Wie Versicherer ihr Geschäft digitalisieren

Microservices sind die entscheidende Basis für Agilität.

von Jakob Freund

Mehr als die Hälfte der Verbraucher in Deutschland kann sich vorstellen, vollständig digital eine Versicherung abzuschließen. Viele Kunden versprechen sich davon schneller bearbeitete Anliegen und mehr persönliche Freiräume bei der Absicherung. Das Problem: Veraltete IT-Systeme bremsen die digitale Transformation aus, die dafür notwendig wäre.

Sieben von zehn Unternehmen betreiben Mainframes in der IT und in den Rechenzentren, um die geschäftskritischen Abläufe zu verarbeiten. Diese Systeme ähneln sich darin, dass sie eingehende Anforderungen nacheinander beantworten – first in, first out. Bleibt ein Vorgang dabei hängen, sind davon auch alle anderen betroffen. Gerade im sogenannten „Herbststurm“, wenn sich Abertausende Kunden nach preiswerteren KFZ-Versicherungen umschauen und dafür Tarifrechner auf der Webseite, beim Vermittler oder auf einem Vergleichsportal nutzen, gehen die etablierten IT-Systeme nahezu zwangsläufig in die Knie.

Antragsstrecken digitalisieren

Fast alle Unternehmen haben diese Schwachstelle inzwischen erkannt. Drei Viertel sind sich bewusst, dass sie ihre Legacy-Systeme modernisieren müssen, um mit der digitalen Entwicklung künftig mithalten zu können. Als State of the Art gelten verteilte IT-Systeme, die in der Lage sind, Geschäftsvorfälle parallel und weitgehend automatisch abzuarbeiten. Solche Architekturen lösen zunehmend Großsysteme ab, die von den Versicherern bislang als Alleskönner eingesetzt worden sind. Die IT der Zukunft setzt sich aus einzelnen Minidiensten (Microservices) zusammen, die jeweils nur eine einzige Aufgabe erfüllen und von einem Workflow-System gesteuert werden.

Abb.1: Vereinfachtes BPMN-Schema einer digitalen Antragsstrecke

Dahinter steckt die Idee, möglichst viele oder sogar alle Abläufe innerhalb eines Geschäftsvorfalls komplett dunkel zu verarbeiten. Beispielsweise möchte ein Kunde online eine neue Versicherung für sein Auto abschließen. Nachdem der Kunde seine persönlichen Daten und die des Fahrzeugs eingegeben hat und das Webformular schließlich abschickt, starten mehrere Microservices, die das individuelle Risiko prüfen und automatisch die Police anlegen. Wenn nichts Unerwartetes passiert, bekommt der Kunde seine digital abgeschlossene Versicherung ausgehändigt, ohne dass sich ein Sachbearbeiter den Vorgang überhaupt anschauen musste (vgl. Abb. 1).

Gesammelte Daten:

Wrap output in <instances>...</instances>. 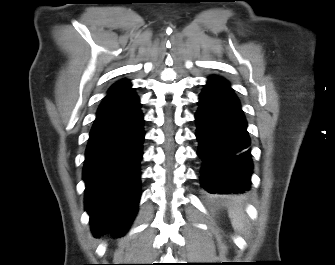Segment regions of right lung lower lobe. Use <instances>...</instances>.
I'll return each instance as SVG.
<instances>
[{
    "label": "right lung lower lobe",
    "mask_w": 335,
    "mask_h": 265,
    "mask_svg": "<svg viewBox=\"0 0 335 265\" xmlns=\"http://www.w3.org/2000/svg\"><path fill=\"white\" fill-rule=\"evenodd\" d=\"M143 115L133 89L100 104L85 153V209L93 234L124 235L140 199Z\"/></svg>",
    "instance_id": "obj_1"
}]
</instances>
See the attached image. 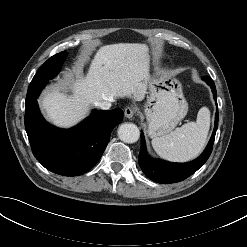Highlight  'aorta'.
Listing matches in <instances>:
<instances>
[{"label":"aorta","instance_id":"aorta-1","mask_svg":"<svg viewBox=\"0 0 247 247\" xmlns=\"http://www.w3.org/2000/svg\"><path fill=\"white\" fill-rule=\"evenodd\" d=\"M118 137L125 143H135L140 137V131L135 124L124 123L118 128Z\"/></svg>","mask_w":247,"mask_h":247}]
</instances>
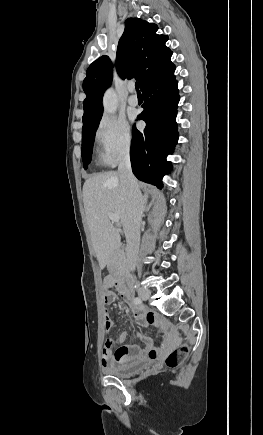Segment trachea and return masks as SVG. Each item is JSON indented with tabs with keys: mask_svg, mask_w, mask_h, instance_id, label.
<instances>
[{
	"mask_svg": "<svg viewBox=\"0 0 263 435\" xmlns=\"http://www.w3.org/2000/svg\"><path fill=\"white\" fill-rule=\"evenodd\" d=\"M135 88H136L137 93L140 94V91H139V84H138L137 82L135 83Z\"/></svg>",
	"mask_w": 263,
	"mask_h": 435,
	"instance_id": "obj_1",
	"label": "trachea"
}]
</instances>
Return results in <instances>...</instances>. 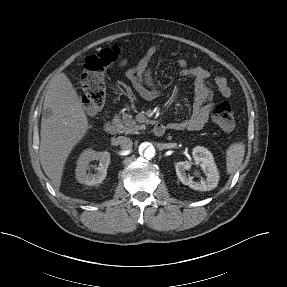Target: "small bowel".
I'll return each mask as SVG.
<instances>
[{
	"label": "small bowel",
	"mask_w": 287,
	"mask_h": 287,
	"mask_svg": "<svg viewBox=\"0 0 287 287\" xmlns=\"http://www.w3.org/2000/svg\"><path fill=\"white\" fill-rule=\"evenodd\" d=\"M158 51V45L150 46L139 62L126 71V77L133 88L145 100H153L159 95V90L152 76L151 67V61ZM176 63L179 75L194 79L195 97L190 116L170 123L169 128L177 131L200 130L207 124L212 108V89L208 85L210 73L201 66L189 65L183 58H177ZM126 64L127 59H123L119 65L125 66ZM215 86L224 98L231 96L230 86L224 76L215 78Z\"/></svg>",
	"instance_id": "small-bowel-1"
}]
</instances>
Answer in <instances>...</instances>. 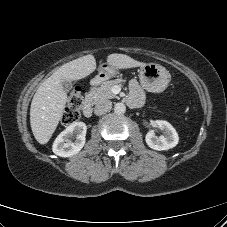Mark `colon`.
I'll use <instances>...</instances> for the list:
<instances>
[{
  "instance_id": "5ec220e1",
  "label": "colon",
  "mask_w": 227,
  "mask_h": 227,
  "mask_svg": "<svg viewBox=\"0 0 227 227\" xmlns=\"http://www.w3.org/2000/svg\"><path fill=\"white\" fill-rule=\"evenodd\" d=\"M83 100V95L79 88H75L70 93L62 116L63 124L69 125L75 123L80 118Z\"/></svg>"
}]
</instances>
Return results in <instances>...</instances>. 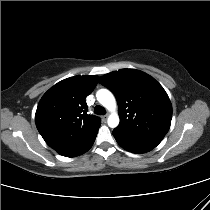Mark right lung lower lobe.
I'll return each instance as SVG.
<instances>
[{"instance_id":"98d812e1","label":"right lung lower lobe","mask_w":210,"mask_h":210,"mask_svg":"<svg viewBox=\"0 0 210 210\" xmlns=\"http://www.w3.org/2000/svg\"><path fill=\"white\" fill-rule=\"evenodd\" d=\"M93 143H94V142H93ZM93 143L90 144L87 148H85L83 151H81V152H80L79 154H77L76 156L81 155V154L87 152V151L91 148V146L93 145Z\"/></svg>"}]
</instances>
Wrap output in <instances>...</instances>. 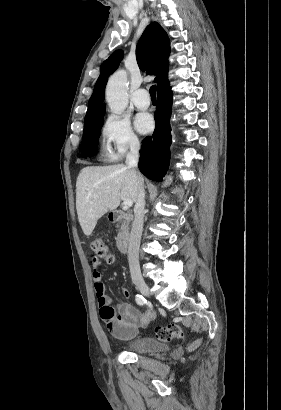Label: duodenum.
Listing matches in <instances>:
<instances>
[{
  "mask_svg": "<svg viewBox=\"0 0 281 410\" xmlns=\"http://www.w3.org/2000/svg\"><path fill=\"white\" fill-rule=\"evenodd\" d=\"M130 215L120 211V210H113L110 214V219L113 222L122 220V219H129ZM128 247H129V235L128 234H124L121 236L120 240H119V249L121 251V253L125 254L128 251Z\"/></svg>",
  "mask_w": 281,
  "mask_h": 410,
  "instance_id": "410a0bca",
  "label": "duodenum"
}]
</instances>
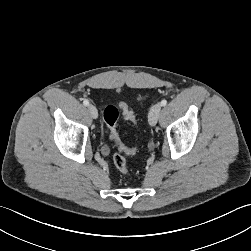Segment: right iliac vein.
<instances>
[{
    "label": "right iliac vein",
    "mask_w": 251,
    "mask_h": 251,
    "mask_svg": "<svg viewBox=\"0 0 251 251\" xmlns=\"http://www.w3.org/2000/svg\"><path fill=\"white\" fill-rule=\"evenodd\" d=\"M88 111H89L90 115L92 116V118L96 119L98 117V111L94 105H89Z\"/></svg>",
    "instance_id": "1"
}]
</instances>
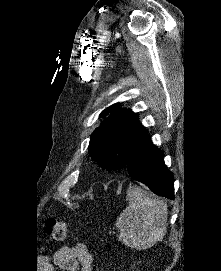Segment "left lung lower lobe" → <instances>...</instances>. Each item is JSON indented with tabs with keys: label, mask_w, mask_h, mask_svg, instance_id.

--

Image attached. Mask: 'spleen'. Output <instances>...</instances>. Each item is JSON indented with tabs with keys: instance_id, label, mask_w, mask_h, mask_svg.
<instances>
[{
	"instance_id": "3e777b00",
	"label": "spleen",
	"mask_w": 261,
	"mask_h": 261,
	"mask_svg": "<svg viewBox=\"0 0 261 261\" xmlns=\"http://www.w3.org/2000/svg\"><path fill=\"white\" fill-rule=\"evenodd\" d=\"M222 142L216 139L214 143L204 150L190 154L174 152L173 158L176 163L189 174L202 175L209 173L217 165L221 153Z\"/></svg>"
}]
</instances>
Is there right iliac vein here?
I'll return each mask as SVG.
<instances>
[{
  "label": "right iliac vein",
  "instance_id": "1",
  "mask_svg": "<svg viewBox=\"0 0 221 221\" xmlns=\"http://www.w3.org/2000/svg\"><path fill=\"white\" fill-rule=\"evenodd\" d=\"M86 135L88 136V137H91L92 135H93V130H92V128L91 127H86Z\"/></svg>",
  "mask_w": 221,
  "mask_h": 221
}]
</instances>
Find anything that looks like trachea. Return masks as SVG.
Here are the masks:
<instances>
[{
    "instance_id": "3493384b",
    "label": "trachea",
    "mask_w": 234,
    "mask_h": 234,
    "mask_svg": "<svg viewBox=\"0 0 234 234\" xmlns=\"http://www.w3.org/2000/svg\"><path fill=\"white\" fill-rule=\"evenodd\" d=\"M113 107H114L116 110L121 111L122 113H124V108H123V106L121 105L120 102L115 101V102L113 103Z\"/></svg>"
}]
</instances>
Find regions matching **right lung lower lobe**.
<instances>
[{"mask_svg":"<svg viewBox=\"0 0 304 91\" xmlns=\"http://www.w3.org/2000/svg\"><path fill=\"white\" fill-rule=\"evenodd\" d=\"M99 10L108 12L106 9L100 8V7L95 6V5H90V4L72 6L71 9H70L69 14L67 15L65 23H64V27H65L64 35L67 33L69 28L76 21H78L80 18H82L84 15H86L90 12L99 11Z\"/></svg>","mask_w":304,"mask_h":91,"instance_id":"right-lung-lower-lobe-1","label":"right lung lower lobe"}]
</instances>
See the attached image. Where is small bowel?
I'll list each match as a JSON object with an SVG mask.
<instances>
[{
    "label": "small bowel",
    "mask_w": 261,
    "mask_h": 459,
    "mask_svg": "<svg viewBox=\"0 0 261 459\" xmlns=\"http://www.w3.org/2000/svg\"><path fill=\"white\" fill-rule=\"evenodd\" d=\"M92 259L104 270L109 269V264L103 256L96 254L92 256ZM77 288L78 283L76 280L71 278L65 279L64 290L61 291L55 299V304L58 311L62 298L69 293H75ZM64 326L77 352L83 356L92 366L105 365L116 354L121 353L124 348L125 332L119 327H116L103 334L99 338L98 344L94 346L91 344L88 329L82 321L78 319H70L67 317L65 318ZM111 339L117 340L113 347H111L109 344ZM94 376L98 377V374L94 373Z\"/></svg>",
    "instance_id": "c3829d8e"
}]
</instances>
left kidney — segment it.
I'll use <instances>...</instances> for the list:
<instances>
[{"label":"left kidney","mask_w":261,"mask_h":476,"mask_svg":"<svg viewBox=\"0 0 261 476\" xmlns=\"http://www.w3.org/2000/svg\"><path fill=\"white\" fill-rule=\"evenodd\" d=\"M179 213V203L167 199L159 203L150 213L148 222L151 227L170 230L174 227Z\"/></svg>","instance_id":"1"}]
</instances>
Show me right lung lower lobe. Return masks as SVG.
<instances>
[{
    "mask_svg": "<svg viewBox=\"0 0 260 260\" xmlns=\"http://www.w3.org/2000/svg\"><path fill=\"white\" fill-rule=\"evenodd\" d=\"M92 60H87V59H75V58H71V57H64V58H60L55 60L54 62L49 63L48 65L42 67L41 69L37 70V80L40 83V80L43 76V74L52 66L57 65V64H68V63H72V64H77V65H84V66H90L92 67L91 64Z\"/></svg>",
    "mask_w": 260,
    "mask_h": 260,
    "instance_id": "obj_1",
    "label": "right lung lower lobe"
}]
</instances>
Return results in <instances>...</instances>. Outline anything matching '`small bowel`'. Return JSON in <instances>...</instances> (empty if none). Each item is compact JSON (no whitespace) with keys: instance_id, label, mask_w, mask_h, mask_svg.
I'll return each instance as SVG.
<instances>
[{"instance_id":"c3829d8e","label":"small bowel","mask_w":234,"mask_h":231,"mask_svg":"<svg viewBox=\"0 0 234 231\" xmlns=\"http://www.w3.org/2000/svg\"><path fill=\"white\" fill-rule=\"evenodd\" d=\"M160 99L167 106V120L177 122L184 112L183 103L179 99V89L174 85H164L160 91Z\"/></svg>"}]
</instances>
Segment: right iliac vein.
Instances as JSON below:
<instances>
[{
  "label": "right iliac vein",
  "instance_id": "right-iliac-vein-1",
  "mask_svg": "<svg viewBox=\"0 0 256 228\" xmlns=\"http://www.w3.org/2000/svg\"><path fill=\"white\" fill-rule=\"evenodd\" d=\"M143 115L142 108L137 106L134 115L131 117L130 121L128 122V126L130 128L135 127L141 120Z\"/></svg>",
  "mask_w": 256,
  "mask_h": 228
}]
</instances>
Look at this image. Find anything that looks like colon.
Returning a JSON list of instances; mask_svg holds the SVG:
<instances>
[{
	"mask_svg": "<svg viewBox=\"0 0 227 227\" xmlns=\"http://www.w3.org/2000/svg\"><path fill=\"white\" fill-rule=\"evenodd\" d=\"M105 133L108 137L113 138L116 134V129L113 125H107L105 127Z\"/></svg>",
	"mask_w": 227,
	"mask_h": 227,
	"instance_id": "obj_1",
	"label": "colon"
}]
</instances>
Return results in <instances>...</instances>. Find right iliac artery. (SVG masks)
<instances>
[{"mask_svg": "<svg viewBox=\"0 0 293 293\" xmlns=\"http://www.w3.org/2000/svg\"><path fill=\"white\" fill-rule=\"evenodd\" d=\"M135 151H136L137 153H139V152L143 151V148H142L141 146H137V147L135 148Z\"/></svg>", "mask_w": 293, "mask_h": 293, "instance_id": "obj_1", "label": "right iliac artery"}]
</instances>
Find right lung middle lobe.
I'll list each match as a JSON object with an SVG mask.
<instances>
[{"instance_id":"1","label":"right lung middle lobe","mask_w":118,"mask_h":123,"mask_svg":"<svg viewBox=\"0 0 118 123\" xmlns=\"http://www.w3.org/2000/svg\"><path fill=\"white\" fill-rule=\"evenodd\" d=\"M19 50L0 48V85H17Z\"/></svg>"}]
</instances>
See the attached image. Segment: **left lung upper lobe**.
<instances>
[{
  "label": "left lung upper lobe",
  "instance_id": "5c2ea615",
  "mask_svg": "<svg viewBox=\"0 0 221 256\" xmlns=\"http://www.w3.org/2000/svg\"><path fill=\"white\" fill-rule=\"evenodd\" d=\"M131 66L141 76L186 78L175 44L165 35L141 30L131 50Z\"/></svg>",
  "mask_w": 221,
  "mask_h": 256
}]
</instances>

--

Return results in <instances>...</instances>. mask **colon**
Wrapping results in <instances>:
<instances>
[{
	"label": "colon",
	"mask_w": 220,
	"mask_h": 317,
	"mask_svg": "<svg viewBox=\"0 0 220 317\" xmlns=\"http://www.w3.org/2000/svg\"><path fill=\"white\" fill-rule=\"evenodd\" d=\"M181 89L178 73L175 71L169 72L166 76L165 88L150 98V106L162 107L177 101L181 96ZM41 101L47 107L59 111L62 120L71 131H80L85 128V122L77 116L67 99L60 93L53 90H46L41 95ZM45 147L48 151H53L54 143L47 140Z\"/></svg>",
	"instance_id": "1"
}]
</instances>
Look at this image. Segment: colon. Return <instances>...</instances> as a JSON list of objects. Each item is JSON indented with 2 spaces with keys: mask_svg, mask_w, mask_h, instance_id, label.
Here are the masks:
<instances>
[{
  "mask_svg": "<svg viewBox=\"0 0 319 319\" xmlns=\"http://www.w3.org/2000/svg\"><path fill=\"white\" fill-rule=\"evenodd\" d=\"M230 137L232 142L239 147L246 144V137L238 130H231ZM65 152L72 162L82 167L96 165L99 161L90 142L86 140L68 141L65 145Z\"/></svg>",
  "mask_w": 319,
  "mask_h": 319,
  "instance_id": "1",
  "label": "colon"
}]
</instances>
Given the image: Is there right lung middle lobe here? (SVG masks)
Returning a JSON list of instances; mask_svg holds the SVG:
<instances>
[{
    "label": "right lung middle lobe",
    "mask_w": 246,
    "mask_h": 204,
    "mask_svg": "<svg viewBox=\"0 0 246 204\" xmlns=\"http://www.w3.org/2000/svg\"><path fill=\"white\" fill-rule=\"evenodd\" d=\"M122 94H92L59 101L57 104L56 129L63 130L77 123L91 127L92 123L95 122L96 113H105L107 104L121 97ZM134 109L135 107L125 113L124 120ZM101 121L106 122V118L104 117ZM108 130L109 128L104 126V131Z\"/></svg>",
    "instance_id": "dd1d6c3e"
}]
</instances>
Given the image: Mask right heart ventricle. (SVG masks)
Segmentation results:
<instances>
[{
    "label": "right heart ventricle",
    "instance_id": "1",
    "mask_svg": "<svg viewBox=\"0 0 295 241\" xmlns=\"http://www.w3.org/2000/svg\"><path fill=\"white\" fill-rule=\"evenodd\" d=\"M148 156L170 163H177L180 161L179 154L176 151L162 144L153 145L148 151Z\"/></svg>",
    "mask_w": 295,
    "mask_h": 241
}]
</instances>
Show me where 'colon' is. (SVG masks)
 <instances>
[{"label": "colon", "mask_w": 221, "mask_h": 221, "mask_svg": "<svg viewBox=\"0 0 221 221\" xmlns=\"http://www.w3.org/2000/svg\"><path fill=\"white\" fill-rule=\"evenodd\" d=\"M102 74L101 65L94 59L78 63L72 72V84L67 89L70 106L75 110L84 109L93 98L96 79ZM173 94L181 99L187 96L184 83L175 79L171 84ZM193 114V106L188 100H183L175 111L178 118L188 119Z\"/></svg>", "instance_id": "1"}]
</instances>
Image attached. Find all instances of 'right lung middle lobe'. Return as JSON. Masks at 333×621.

- Arbeitsauftrag -
Gib aus dem Abschnitt über die Digitalisierung von Versicherern den Teil wortgetreu wieder, beginnend bei „Dahinter steckt die“ und endend bei „(vgl. Abb. 1).“. Das Material steht für sich und hat mit dem Abschnitt nichts zu tun.

- Ergebnis -
Dahinter steckt die Idee, möglichst viele oder sogar alle Abläufe innerhalb eines Geschäftsvorfalls komplett dunkel zu verarbeiten. Beispielsweise möchte ein Kunde online eine neue Versicherung für sein Auto abschließen. Nachdem der Kunde seine persönlichen Daten und die des Fahrzeugs eingegeben hat und das Webformular schließlich abschickt, starten mehrere Microservices, die das individuelle Risiko prüfen und automatisch die Police anlegen. Wenn nichts Unerwartetes passiert, bekommt der Kunde seine digital abgeschlossene Versicherung ausgehändigt, ohne dass sich ein Sachbearbeiter den Vorgang überhaupt anschauen musste (vgl. Abb. 1).